_Task description:_
In the entries that follow, find every line containing "CIRCLE" and copy it.

[Stored items]
Content starts

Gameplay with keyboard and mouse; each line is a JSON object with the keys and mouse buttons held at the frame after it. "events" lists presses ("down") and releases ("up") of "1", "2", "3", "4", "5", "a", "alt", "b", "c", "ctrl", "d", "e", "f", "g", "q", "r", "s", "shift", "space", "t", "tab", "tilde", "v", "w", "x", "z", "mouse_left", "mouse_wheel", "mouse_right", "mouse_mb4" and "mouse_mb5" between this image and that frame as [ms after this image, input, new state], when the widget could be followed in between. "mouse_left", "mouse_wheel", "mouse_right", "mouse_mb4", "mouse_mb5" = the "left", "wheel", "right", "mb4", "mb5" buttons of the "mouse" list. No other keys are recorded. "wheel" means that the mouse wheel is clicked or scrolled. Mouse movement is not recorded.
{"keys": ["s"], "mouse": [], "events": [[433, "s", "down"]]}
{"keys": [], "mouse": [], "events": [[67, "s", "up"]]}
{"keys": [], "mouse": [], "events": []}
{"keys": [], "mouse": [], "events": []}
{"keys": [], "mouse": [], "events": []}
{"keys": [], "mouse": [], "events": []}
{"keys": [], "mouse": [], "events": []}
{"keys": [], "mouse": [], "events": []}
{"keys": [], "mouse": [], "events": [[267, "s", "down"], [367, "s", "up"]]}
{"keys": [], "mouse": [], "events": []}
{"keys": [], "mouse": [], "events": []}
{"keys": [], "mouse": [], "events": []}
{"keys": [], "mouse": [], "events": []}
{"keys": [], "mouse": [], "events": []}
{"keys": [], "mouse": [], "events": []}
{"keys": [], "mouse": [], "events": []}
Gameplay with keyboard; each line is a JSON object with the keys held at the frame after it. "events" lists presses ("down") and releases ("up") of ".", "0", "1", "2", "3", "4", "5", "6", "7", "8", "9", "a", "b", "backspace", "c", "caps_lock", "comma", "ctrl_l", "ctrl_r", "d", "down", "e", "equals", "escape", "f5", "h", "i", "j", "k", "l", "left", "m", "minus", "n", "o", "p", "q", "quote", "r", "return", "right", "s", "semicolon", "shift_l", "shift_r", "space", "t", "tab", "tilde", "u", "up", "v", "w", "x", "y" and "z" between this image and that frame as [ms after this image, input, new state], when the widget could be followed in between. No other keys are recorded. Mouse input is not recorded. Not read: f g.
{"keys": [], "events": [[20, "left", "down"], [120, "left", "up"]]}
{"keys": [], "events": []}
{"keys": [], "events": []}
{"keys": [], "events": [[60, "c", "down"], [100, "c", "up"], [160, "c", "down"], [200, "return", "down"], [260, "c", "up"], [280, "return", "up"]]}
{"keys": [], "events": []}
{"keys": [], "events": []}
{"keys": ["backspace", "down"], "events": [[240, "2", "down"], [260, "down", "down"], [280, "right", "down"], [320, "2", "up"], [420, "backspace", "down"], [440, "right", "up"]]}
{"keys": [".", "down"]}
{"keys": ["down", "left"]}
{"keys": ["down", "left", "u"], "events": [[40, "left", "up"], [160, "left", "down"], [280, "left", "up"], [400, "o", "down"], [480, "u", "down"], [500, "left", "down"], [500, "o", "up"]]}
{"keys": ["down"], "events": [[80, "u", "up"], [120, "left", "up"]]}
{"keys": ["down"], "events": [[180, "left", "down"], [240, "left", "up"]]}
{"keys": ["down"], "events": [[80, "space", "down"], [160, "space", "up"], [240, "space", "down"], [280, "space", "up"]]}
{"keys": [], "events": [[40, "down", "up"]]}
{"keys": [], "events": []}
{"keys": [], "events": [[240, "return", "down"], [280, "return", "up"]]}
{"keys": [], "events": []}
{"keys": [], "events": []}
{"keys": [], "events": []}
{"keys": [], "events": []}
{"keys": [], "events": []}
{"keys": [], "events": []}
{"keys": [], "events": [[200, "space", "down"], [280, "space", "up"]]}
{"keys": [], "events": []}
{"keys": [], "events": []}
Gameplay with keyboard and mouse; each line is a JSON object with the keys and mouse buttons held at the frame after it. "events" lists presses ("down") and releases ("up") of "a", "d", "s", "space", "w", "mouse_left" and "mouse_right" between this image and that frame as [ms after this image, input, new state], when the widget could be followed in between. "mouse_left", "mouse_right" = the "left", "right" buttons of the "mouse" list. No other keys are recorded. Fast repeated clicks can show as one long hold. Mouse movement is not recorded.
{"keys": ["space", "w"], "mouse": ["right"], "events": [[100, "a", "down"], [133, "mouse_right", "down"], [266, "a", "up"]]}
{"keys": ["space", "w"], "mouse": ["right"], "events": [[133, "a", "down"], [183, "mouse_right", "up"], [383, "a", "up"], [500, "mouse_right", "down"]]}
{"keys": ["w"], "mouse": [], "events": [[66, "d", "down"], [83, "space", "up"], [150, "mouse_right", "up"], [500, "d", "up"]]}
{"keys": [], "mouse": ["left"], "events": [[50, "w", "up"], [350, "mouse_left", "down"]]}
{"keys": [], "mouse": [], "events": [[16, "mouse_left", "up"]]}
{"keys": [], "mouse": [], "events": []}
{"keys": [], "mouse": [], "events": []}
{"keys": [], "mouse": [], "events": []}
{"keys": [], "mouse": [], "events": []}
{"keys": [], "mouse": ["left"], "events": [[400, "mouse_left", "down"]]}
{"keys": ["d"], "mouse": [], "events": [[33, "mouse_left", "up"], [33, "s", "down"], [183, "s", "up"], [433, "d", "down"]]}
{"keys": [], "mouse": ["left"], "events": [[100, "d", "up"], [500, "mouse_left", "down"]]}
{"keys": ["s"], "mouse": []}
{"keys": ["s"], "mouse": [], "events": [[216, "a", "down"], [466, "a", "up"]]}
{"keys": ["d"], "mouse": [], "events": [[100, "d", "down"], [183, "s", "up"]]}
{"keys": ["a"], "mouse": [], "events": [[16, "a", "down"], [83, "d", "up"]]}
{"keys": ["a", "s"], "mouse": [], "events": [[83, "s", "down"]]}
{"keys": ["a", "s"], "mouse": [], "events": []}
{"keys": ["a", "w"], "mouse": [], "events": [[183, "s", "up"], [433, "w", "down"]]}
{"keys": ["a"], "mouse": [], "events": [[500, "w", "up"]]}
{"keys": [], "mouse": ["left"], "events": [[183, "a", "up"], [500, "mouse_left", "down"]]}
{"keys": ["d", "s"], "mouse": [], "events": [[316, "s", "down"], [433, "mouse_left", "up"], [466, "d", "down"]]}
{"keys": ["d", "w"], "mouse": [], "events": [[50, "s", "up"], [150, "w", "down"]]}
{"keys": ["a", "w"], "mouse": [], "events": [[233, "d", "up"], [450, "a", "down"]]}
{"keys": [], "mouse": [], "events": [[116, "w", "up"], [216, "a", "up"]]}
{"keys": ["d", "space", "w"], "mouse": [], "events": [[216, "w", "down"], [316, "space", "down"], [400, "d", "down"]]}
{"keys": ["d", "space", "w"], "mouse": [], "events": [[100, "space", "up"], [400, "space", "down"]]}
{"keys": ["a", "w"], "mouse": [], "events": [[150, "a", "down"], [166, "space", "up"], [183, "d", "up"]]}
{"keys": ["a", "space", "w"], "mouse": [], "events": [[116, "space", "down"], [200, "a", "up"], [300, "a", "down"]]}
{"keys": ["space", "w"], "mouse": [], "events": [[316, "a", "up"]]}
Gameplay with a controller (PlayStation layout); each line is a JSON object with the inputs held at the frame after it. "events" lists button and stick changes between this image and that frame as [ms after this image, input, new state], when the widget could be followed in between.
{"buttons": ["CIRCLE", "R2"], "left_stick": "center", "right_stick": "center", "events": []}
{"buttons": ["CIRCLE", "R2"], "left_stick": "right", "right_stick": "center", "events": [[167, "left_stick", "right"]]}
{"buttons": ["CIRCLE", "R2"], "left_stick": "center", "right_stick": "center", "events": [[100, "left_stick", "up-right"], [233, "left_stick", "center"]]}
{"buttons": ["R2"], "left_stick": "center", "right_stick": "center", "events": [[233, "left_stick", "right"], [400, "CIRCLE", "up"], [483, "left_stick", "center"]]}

Content ends

_Expected answer:_
{"buttons": ["CIRCLE", "R2"], "left_stick": "center", "right_stick": "center", "events": []}
{"buttons": ["CIRCLE", "R2"], "left_stick": "right", "right_stick": "center", "events": [[167, "left_stick", "right"]]}
{"buttons": ["CIRCLE", "R2"], "left_stick": "center", "right_stick": "center", "events": [[100, "left_stick", "up-right"], [233, "left_stick", "center"]]}
{"buttons": ["R2"], "left_stick": "center", "right_stick": "center", "events": [[233, "left_stick", "right"], [400, "CIRCLE", "up"], [483, "left_stick", "center"]]}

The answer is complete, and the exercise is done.